Netanyahu Expresses ‘Deep Shock,’ Offers Aid to Sri Lanka

Netanyahu's annexation pledge condemned by election challenger
AFP

TEL AVIV – Israel has offered aid to Sri Lanka as Prime Minister Benjamin Netanyahu expressed his shock after a bombing attack killed at least 290 people and wounded 600 others on Easter Sunday. 

Meir Ben-Shabbat, the head of Israel’s National Security Council, told Udaya Seneviratne, secretary to Sri Lanka president Maithripala Sirisena, that Israel would render assistance to Colombo after Netanyahu offered to help.

“In the name of the citizens of Israel, I express deep shock at the murderous attacks against innocent people in Sri Lanka,” Netanyahu said in a tweet in Hebrew. “Israel is ready to assist the authorities in Sri Lanka at this dark hour.

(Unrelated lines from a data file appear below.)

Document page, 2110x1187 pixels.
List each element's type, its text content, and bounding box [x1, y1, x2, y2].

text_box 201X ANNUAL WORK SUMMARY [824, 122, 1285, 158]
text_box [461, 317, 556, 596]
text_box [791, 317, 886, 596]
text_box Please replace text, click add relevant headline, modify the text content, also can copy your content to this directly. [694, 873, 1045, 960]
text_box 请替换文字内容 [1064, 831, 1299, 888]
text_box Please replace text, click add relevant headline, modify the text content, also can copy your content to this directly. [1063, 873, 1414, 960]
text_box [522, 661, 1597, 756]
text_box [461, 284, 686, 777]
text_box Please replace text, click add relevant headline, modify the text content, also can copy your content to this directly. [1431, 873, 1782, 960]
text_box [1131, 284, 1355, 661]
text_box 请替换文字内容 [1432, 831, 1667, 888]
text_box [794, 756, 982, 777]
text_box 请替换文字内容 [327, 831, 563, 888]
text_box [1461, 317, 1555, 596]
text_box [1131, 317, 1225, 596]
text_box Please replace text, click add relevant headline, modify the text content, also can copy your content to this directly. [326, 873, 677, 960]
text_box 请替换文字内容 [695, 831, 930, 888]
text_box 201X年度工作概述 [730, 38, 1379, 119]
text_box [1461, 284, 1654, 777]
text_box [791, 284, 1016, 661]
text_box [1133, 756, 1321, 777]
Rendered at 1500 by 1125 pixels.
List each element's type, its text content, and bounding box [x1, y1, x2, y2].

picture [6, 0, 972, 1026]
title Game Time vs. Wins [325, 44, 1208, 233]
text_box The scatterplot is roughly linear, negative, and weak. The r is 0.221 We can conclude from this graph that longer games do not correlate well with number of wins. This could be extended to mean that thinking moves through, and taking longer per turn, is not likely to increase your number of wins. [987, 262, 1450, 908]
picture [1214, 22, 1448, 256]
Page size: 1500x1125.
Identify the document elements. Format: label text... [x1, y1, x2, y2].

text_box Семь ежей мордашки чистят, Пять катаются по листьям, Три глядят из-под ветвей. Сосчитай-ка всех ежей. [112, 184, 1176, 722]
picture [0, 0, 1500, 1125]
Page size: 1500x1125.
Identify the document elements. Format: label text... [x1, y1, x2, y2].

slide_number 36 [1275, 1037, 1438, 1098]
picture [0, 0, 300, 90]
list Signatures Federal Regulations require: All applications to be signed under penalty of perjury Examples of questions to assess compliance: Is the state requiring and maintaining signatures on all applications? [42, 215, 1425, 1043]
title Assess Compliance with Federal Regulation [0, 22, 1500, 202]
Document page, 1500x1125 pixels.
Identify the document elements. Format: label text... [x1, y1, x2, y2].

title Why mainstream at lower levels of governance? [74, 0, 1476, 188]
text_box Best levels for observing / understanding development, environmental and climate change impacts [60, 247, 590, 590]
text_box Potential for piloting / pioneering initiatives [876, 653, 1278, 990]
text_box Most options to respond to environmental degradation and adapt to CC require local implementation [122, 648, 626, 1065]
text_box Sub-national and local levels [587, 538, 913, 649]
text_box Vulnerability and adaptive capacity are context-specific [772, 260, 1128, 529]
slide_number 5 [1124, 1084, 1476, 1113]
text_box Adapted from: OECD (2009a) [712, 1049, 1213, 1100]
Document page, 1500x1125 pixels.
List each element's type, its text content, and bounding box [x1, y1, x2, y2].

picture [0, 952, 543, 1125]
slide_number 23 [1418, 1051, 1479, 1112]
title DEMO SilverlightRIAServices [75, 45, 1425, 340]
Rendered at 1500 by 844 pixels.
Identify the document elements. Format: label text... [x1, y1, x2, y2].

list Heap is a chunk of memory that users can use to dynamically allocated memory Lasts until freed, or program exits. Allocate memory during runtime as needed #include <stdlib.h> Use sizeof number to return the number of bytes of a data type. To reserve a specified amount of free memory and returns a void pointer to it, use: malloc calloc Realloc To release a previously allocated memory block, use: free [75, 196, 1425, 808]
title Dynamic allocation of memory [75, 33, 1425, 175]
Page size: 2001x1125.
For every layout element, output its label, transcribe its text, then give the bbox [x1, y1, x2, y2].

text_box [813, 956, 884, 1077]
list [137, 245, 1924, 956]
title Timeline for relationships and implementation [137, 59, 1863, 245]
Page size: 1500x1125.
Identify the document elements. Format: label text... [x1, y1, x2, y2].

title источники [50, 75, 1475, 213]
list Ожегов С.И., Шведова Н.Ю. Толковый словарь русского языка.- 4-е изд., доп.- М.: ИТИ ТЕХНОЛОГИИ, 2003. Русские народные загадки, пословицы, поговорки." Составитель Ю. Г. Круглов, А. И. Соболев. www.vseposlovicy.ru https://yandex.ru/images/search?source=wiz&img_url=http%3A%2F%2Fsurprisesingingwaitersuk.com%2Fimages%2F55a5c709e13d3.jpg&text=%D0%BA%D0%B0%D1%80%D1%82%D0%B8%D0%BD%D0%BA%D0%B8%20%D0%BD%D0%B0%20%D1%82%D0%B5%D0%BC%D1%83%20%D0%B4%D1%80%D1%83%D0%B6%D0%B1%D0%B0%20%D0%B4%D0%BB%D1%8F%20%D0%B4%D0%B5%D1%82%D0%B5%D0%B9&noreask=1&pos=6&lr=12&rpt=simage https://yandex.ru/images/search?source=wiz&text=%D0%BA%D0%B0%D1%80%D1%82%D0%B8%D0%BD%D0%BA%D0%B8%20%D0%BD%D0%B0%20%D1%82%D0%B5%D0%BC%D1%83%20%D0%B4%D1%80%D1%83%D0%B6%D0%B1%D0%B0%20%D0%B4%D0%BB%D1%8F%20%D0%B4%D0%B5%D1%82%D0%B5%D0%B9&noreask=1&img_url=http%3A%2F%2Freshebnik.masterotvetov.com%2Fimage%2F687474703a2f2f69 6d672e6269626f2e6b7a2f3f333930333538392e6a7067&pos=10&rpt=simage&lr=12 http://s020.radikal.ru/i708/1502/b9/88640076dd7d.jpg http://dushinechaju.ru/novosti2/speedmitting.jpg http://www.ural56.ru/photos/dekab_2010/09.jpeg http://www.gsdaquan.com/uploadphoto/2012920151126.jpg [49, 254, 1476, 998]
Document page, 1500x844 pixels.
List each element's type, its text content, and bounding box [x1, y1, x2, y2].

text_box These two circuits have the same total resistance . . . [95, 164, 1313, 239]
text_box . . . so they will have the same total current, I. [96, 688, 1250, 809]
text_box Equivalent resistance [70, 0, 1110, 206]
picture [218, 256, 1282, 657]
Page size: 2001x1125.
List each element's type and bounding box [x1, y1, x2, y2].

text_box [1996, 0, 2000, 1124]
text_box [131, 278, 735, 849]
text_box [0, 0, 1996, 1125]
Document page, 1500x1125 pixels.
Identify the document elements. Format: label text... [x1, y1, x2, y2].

The whole world must unite in the struggle against the plague of terrorism.”

President Reuven Rivlin called the attacks “a despicable crime.”

“We are all children of God; an attack on one religion is an attack on us all,” he tweeted. “Israel sends condolences to the families of the victims, and wishes for the recovery of the injured.”

The Foreign Ministry said on Sunday that no Israelis were harmed in the attacks. An Israeli died in Sri Lanka on Sunday from an unrelated accident.

Sri Lanka is visited by some 8,000 Israeli tourists every year, many of whom are surfing enthusiasts.

Israel does not have an embassy in Colombo but Sri Lanka does have one in Tel Aviv, dealing primarily with the estimated 9,000 Sri Lankan caregivers in Israel.

According to Danny Carmon, who served as Israel’s ambassador to India and non-resident ambassador to Sri Lanka from 2014-2018, Israel is viewed as one of the better destinations for Sri Lankans to find work, both in terms of salaries and treatment given to them.

Sunday’s series of blasts devastated three churches and three luxury hotels and were likely targeting Catholic worshipers attending Easter Mass.